2. Risky time, risky world: Road injuries are the biggest cause of death of teenagers – some 120,000, many of them pedestrians, were killed in 2012. Good transport planning can help reduce fatalities. Adolescence is also a time when risky behaviour can begin. Countries need to ensure teens can get information and services for safe sex. States also need to effectively limit adolescents’ access to alcohol and tobacco.

3. Not just moody: Depression is the top cause of illness and disability among adolescents, and suicide is the third cause of death. Half of all mental health disorders in adulthood appear to start by age 14, but most cases are undetected and untreated. The mental health of teenagers is a public health priority.

4. Healthy eating and exercise matter: Nutritious food and physical activity are the foundations of good health as an adult. Lack of iron and resulting anaemia can have a big effect on the health of girls and boys. Adolescent obesity is increasing in both low- and high-income countries. Reducing the marketing of foods and drinks high in saturated fats and sugars, for example, and increasing teenagers’ access to healthy foods and opportunities for exercise are key.
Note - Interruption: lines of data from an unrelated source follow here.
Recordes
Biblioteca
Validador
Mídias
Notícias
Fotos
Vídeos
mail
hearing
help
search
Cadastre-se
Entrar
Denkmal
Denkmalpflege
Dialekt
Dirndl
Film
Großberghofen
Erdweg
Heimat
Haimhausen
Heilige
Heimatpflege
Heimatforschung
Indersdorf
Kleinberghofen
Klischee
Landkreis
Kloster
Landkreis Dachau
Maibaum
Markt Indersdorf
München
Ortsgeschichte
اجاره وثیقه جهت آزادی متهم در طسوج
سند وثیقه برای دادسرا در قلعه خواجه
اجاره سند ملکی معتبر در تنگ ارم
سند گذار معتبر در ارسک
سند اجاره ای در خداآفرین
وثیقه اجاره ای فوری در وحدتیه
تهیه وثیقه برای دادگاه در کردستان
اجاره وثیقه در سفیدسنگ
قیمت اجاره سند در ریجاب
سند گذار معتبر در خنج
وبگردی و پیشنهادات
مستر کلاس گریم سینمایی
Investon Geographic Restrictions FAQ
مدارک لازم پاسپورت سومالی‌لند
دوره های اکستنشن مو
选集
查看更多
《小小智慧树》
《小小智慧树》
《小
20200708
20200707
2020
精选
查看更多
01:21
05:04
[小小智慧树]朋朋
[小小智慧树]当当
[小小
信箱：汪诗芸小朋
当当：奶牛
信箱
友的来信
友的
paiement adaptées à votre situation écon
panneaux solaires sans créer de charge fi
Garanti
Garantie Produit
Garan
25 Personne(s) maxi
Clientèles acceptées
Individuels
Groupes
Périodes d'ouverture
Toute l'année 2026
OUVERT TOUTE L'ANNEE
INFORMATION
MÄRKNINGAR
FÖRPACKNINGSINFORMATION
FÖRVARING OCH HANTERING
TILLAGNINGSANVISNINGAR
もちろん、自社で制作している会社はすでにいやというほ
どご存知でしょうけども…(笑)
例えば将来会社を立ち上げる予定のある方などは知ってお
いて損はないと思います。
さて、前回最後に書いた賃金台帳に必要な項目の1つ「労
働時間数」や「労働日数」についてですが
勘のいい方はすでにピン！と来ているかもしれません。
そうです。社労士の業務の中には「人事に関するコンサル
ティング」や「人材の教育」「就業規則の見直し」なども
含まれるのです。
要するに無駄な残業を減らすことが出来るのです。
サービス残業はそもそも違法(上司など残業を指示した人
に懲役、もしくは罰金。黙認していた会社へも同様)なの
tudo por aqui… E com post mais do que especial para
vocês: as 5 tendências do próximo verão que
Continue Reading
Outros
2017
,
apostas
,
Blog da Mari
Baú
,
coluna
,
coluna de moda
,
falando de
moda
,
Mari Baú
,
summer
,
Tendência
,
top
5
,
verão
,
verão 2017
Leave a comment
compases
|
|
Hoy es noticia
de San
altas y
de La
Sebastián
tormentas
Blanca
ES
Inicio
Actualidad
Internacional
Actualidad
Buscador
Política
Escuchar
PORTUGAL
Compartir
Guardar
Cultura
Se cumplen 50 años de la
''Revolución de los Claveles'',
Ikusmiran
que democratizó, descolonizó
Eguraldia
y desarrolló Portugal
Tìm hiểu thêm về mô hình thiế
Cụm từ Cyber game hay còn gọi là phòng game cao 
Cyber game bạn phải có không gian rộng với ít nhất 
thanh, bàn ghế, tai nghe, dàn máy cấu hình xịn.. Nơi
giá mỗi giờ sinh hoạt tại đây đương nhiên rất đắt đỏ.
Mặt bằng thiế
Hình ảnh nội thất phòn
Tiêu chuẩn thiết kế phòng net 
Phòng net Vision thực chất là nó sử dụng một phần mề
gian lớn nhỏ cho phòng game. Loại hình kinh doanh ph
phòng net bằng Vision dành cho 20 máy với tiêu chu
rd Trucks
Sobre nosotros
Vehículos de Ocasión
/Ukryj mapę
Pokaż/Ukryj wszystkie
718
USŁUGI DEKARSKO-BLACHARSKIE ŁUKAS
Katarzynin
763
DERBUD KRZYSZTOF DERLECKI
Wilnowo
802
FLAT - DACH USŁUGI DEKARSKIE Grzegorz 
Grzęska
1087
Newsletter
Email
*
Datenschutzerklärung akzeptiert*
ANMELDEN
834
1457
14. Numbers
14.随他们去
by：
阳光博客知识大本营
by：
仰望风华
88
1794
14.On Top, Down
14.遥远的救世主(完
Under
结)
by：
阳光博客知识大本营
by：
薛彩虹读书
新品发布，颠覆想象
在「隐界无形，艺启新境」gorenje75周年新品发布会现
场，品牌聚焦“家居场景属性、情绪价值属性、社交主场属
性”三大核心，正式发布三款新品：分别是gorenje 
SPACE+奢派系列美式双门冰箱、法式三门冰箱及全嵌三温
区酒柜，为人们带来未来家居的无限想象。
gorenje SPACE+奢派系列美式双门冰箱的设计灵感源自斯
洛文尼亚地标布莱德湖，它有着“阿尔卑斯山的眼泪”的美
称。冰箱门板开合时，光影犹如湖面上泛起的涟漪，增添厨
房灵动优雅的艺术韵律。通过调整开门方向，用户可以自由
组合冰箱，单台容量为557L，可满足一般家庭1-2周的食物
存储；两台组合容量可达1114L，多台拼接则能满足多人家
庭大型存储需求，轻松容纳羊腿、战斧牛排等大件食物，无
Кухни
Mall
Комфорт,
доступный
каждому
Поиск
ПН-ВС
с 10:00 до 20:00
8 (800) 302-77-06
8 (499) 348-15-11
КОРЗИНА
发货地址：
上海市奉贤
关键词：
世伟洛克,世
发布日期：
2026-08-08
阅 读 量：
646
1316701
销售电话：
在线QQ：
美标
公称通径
5. Setbacks and successes: HIV-related deaths among adolescents have increased between 2000 and 2012, with most of the cases in sub-Saharan Africa. Diarrhoea and lower respiratory tract infections are still among the main diseases affecting 10 to 14 year olds. But improved childhood vaccination led to a dramatic fall in teenage deaths and disability from measles. Teenage deaths due to complications during pregnancy and childbirth have declined a lot, but they are still the leading cause of death among 15 to 19 year old girls globally, exceeded only by suicide.

Health for the World’s Adolescents can help policymakers and the health sector to plan and provide care and services for adolescents and also in their work with other groups, including families, schools, and, of course, teenagers themselves.

Let’s use this second decade of the century to improve health in the second decade of life. It is in all our interests to do so.